1 1/2 c. chopped bell peppers, red, yellow, orange, green, or a
combination.
1 c. chopped celery
1/2 tsp. salt
1/2 tsp. freshly ground white pepper
1/2 tsp freshly ground black pepper
1/4 tsp. cayenne, or to taste
1/2 tsp. dried thyme leaves
1/2 tsp. dried oregano
3/4 c. all-purpose flour
3/4 c. vegetable oil
1 T. minced garlic
1 lb. small to medium shrimp, shelled and deveined, shells saved for stock, as above. Cut larger shrimp in
half lengthwise OR substitute 1 lb. shelled crawfish tails (shell
before weighing and saving the heads and shells for stock as above OR
use frozen crawfish tails)
1 lb. andouille sausage, cut into bite-sized pieces OR substitute other
garlicky smoked sausage such as Polish
2 c. cooked chopped chicken
Cooked rice
Minced scallions, optional

Combine the stock, seafood shells, and bay leaves in a large pot. Bring to a boil, reduce to a simmer and cook, covered, for at least an hour and up to two hours. Strain out the shells and bay leaves and measure the stock to be
sure you have at least 6 cups; adding additional water if necessary. Combine the onions, peppers and celery in a bowl and set aside. Combine the salt, peppers, thyme and oregano and set aside.
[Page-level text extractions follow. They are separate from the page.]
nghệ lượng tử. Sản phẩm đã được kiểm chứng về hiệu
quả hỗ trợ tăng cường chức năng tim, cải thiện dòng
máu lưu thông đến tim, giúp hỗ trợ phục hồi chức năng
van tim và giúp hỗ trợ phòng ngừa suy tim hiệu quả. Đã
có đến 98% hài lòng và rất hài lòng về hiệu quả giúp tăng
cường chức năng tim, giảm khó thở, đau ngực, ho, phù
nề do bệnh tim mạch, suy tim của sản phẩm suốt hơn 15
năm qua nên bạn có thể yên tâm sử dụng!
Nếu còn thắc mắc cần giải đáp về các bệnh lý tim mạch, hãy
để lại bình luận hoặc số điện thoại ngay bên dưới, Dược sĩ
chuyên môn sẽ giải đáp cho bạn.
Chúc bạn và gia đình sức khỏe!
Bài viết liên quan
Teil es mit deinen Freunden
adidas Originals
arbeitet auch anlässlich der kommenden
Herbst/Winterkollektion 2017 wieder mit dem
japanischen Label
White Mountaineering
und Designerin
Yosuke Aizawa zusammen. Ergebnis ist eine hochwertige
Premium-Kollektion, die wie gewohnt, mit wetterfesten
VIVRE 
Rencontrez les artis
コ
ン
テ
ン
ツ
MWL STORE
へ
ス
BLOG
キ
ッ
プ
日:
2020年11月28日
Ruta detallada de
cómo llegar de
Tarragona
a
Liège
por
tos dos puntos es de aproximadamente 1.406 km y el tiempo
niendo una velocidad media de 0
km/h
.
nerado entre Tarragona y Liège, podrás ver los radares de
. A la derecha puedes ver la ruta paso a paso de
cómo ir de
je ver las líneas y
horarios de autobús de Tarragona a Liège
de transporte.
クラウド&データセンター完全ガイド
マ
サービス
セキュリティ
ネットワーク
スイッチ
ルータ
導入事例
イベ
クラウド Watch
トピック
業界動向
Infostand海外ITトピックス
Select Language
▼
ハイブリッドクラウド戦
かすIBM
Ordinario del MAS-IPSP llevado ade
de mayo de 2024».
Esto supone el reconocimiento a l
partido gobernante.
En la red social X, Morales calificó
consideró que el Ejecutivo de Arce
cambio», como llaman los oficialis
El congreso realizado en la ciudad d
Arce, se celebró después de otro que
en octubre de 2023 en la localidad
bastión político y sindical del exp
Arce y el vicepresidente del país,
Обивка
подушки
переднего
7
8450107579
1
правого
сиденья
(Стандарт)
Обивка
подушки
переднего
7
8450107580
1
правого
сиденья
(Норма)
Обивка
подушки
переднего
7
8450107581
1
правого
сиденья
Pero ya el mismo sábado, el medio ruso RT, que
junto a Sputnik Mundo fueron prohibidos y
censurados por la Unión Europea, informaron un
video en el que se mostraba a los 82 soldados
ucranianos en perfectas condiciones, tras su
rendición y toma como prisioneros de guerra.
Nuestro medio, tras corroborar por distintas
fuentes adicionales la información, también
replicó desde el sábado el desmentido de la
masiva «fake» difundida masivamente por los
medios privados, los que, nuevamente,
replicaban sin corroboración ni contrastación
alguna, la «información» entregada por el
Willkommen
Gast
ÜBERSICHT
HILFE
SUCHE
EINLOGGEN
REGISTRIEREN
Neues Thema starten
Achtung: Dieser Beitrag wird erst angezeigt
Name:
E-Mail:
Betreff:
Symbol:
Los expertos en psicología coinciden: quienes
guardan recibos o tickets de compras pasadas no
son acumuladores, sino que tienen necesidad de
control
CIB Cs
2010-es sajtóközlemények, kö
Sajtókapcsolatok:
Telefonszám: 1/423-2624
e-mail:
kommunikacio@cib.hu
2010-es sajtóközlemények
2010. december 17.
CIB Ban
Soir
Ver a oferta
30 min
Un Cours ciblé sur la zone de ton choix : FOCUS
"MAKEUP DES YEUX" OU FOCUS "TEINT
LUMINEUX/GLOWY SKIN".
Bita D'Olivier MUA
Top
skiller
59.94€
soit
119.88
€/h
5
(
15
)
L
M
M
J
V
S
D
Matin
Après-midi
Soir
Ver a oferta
Put the oil in a large heavy skillet and whisk in the flour until no lumps remain. Place the skillet over high heat, whisking constantly. Cook until the roux is very dark brown — about the color of dark chocolate. This
takes attention. It scorches easily if not stirred constantly. When it's the right color, add half the onion/pepper/celery mixture, stirring
constantly. The roux will immediately turn black, but the vegetables will not burn. Cook about two minutes, then add the remaining vegetables. Cook a couple minutes more, then add the spice/herb mixture. Cook a couple
minutes, add the garlic and cook a minute longer. Remove from the heat.

Bring the stock to a boil and whisk in the roux mixture. Bring to a simmer. Add the andouille and chicken. Simmer for about 20 minutes. Add the shrimp or crawfish and simmer for another minute. Remove from the heat
and let stand for 15 minutes, then remove the oil on the surface by blotting with a paper towel. To serve, place a mound of cooked rice in the center of each bowl, then spoon the gumbo over it. Sprinkle with minced scallion, if
desired.

Serves 8 as an entrée, 12-16 as an appetizer.